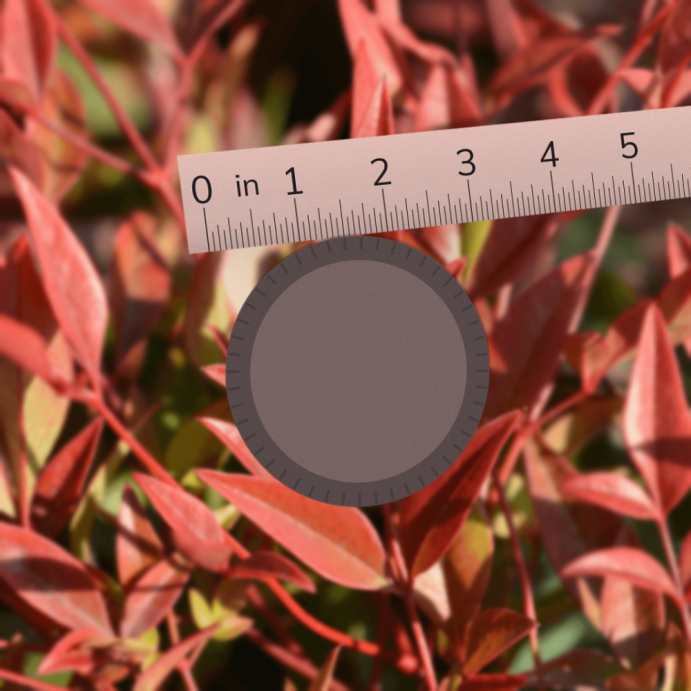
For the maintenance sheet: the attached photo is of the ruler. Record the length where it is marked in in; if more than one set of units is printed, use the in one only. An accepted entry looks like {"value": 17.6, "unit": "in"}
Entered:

==

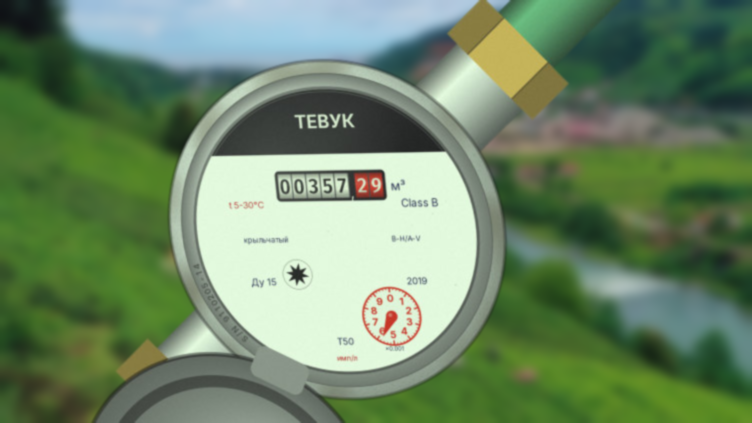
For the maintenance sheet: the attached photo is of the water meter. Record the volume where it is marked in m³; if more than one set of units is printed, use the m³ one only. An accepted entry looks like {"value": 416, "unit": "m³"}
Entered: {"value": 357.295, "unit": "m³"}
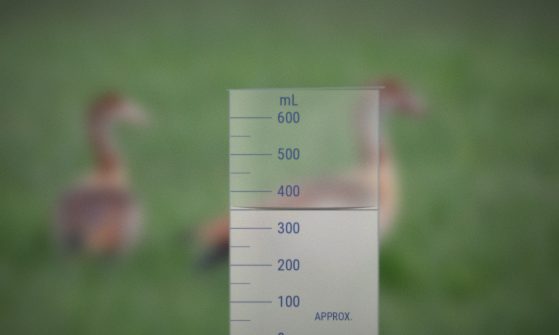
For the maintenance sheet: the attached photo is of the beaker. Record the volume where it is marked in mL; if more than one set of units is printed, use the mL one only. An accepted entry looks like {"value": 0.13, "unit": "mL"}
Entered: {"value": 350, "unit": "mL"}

» **ASSIGNMENT**: Extract every line of the data above that contains the string "volume".

» **WRITTEN SOLUTION**:
For the maintenance sheet: the attached photo is of the water meter. Record the volume where it is marked in m³; if more than one set of units is printed, use the m³ one only. An accepted entry looks like {"value": 416, "unit": "m³"}
For the maintenance sheet: the attached photo is of the beaker. Record the volume where it is marked in mL; if more than one set of units is printed, use the mL one only. An accepted entry looks like {"value": 0.13, "unit": "mL"}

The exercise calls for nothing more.